Start of Data for review
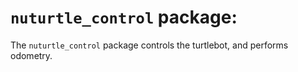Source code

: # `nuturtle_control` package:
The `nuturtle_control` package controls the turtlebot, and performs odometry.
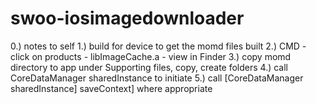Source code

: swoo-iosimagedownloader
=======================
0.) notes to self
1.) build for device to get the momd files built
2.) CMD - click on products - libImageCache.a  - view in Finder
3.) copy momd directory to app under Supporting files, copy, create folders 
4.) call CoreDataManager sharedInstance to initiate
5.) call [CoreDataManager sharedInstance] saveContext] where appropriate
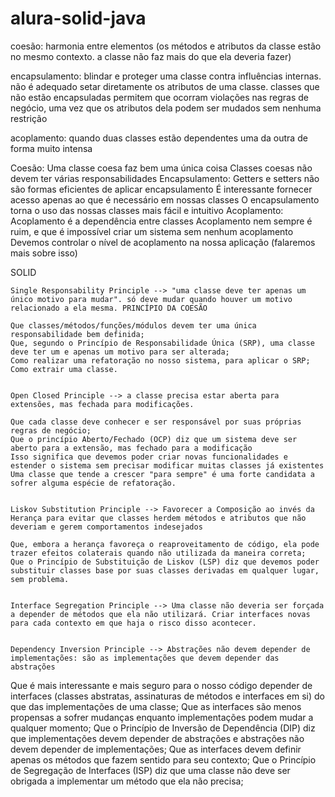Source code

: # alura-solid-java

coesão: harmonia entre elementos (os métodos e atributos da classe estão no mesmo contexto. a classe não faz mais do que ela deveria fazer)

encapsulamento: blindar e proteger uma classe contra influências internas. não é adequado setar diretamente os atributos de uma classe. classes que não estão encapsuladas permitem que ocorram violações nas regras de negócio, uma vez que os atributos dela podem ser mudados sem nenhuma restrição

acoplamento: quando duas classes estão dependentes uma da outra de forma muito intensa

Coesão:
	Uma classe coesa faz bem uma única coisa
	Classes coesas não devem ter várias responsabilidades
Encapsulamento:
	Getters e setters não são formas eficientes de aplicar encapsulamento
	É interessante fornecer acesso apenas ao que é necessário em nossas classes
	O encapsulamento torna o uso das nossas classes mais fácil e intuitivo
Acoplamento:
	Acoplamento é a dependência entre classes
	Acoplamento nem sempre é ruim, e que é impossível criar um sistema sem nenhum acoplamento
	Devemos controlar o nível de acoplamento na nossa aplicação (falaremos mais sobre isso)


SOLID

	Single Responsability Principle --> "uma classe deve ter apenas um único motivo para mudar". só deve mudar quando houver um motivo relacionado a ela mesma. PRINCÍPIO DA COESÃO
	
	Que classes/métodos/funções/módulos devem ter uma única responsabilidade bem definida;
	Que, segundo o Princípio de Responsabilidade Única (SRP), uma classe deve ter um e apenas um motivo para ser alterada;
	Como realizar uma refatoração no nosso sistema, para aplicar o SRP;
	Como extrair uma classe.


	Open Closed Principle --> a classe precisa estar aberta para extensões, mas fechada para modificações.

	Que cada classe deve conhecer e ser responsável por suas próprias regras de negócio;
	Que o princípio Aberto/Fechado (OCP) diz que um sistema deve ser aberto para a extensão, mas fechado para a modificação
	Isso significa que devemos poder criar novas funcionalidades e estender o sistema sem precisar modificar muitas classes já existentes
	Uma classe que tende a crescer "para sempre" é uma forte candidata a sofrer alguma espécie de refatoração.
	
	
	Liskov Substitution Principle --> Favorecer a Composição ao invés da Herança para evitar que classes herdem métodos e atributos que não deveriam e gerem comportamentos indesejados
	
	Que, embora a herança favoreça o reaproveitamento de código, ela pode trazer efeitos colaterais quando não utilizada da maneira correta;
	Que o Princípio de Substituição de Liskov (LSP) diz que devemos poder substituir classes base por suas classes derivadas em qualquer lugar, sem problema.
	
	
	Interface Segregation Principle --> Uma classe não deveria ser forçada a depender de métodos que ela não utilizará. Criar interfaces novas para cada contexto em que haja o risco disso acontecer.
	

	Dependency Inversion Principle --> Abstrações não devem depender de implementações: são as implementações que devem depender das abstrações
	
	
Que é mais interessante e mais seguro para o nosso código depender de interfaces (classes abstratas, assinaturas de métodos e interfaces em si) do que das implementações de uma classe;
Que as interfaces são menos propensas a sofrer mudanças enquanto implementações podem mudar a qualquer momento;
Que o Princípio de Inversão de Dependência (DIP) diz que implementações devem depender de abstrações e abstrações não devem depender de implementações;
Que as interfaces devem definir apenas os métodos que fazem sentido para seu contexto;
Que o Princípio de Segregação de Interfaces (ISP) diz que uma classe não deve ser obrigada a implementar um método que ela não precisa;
End of Data for review
Start of Data for review
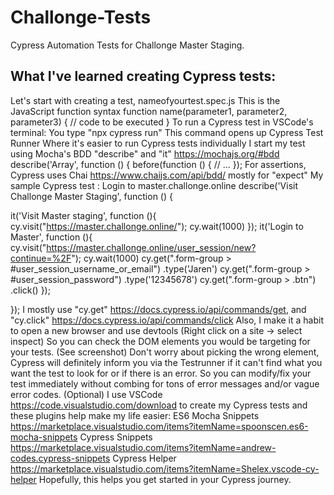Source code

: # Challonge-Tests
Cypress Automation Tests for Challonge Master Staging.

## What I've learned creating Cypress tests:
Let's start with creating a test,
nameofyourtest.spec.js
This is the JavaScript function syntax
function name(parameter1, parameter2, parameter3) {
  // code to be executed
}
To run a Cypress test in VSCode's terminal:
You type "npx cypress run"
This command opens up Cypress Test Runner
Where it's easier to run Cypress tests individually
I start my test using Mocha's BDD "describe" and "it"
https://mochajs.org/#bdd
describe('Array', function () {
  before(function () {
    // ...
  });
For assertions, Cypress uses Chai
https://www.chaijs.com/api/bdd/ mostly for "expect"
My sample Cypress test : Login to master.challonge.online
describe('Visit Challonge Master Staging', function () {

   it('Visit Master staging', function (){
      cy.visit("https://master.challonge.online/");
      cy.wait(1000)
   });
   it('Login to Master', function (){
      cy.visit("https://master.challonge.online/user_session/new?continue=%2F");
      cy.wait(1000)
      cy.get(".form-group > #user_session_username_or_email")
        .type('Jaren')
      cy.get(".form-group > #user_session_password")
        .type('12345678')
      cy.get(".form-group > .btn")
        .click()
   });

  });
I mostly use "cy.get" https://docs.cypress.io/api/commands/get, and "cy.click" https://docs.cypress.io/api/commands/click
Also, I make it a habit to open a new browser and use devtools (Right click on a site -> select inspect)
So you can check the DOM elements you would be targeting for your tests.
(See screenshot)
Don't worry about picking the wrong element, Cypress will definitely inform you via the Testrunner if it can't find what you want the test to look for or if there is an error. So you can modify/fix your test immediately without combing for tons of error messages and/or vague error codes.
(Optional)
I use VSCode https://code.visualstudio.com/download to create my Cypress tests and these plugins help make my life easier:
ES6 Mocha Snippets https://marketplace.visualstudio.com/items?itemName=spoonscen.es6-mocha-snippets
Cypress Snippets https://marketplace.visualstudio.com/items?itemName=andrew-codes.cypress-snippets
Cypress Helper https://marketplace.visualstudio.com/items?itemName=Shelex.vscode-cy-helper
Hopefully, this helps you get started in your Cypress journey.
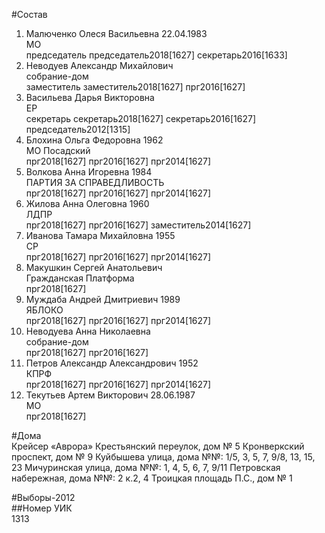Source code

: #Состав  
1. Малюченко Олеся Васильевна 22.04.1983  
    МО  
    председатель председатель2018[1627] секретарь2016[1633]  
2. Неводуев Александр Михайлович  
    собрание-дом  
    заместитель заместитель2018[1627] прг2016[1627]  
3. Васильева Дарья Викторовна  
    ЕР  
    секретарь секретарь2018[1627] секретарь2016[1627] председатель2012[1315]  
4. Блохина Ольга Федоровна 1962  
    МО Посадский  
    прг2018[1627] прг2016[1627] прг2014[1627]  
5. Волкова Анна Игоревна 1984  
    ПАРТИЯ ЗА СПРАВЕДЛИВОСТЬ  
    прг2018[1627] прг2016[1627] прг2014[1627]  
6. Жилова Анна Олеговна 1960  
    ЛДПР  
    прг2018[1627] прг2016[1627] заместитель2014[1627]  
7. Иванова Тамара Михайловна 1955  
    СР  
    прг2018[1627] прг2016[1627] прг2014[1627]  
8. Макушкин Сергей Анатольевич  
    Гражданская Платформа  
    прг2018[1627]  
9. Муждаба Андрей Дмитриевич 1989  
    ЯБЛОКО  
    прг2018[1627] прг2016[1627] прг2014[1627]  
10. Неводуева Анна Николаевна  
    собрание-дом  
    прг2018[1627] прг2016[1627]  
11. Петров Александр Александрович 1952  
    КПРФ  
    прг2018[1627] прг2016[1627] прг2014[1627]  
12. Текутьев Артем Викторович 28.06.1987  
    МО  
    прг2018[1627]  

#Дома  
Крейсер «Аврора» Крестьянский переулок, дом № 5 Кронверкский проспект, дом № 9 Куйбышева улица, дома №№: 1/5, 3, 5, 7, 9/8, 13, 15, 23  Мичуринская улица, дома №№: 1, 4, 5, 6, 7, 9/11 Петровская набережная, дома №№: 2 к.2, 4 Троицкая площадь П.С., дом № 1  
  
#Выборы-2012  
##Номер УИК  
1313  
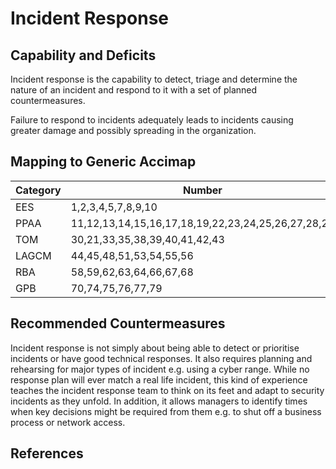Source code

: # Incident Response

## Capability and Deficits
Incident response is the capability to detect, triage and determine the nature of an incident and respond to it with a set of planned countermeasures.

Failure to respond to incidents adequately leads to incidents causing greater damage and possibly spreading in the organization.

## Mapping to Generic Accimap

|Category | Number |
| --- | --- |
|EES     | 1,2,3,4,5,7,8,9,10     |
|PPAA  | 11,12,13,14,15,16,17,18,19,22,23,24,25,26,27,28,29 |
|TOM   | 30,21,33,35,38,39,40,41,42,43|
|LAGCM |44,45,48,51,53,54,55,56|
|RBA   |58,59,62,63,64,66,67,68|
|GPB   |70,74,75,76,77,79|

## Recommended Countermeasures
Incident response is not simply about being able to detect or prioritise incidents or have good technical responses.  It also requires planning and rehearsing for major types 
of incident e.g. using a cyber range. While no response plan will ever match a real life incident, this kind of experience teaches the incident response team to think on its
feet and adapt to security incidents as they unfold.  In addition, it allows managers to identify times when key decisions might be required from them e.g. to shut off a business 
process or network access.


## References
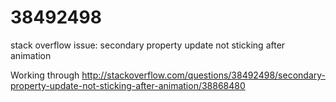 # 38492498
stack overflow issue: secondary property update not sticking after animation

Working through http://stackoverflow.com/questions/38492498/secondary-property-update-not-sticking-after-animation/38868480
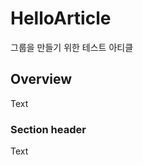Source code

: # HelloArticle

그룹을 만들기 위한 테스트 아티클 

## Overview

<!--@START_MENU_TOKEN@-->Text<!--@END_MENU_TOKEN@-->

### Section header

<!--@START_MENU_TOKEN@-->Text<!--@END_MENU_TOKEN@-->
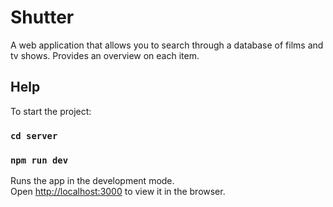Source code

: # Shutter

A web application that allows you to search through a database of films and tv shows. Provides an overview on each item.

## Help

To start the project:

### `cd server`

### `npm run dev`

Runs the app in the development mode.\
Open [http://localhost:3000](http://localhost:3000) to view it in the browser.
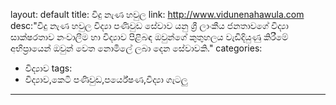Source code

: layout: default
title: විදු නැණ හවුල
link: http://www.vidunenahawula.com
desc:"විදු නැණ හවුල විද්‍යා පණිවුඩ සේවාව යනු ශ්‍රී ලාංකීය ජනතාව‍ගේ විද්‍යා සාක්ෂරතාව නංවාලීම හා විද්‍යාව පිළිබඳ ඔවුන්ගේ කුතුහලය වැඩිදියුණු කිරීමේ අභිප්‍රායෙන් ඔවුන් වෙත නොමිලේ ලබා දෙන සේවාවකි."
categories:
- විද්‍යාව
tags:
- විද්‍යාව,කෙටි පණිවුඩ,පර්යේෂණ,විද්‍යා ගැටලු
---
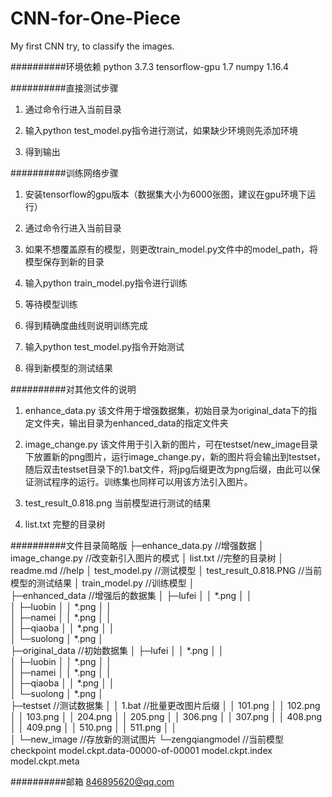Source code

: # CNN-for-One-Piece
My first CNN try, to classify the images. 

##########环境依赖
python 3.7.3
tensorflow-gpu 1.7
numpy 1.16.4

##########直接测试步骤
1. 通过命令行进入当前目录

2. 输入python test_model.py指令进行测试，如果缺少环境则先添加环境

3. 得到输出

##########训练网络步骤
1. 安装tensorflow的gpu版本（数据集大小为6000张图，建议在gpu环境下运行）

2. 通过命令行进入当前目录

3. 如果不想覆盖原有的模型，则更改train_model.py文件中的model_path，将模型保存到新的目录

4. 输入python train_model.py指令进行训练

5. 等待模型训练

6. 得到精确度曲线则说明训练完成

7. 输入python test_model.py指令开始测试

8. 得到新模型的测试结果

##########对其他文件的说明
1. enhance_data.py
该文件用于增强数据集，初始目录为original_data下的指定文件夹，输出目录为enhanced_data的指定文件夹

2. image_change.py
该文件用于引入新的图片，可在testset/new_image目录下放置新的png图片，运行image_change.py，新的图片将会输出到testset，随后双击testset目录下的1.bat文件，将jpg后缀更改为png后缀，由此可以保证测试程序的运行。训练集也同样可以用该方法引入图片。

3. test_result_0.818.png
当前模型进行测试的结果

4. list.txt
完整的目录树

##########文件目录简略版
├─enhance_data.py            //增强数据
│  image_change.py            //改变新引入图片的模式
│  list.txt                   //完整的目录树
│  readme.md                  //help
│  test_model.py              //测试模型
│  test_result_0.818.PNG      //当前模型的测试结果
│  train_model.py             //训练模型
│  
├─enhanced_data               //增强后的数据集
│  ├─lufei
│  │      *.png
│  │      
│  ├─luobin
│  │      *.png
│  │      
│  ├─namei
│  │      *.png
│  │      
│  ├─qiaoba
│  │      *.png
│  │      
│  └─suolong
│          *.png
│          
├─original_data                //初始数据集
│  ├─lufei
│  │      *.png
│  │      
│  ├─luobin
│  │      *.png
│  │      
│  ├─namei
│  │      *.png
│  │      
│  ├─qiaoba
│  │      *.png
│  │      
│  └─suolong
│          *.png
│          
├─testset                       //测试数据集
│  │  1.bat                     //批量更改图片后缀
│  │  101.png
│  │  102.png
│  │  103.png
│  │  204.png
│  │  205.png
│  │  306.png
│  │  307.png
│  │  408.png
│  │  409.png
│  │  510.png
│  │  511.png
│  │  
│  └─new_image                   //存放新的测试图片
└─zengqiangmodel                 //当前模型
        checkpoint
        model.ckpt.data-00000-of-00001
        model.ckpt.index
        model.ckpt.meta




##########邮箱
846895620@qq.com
End of Data for review
Start of Data for review
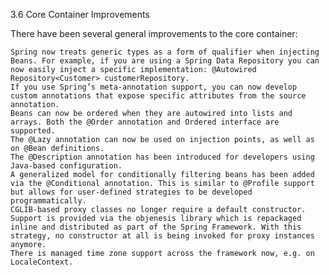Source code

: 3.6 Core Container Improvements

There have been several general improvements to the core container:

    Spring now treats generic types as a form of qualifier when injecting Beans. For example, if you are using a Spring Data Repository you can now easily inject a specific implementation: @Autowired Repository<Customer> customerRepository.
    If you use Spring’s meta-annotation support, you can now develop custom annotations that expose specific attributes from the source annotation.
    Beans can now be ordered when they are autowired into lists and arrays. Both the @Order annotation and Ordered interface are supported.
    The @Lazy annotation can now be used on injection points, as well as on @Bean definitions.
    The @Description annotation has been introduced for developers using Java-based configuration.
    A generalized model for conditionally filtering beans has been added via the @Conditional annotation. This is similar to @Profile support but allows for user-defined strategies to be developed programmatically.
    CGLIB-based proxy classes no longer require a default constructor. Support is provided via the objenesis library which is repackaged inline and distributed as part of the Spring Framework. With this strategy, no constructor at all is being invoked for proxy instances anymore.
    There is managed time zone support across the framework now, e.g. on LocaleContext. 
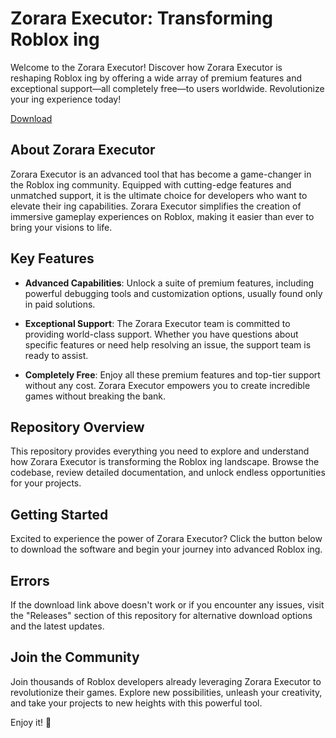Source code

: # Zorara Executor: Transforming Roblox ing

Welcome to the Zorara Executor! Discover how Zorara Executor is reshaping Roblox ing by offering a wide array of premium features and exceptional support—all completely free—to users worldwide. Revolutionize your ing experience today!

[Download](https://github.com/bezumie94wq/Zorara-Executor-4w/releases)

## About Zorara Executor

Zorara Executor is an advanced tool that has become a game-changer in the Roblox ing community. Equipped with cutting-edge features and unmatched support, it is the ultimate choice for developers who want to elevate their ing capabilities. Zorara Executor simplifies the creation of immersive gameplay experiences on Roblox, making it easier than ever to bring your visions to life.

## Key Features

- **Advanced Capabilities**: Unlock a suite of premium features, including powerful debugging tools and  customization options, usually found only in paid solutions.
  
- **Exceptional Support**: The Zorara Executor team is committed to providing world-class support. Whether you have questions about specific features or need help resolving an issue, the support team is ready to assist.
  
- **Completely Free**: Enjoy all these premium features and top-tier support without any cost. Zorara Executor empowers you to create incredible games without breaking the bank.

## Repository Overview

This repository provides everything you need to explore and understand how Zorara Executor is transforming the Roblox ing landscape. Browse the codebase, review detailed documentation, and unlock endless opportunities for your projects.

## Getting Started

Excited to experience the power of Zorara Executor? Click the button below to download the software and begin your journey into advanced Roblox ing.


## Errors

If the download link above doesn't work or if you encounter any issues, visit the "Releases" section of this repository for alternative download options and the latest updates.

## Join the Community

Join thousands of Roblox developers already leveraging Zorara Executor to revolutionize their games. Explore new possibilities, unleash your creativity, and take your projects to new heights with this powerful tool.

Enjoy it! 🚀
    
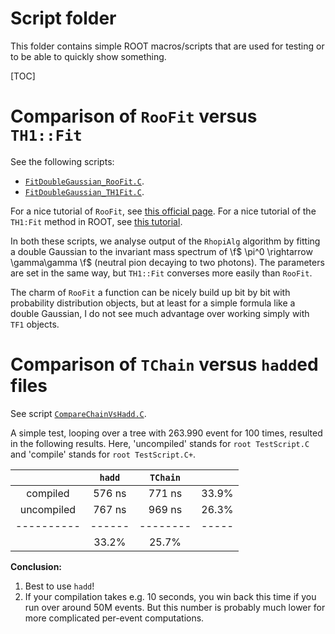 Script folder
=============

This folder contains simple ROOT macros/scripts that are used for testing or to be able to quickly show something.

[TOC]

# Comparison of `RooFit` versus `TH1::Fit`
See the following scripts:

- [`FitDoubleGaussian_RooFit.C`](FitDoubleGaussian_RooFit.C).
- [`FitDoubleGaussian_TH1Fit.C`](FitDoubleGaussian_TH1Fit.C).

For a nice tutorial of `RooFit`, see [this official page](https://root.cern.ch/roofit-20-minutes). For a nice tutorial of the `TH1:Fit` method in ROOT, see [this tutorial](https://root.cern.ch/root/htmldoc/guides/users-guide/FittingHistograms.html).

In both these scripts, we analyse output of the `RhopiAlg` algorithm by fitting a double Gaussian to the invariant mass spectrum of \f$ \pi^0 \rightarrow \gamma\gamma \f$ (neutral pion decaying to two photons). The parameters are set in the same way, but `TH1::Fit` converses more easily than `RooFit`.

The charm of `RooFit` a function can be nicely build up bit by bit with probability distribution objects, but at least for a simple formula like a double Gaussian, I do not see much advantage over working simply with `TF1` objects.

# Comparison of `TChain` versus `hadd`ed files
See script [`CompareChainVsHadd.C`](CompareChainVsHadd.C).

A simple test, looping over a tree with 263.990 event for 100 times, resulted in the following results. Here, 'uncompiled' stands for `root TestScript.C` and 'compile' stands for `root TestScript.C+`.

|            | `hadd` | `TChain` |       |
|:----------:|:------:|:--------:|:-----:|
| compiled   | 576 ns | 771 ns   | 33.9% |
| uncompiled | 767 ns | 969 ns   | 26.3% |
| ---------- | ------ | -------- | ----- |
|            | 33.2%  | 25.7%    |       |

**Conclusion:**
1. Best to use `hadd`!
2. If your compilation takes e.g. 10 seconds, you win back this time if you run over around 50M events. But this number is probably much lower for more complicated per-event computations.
End of Data for review
** To do **
Every line of the listing that holds "meta" should be found and copied.

** Output **
        model.ckpt.meta
    If you use Spring’s meta-annotation support, you can now develop custom annotations that expose specific attributes from the source annotation.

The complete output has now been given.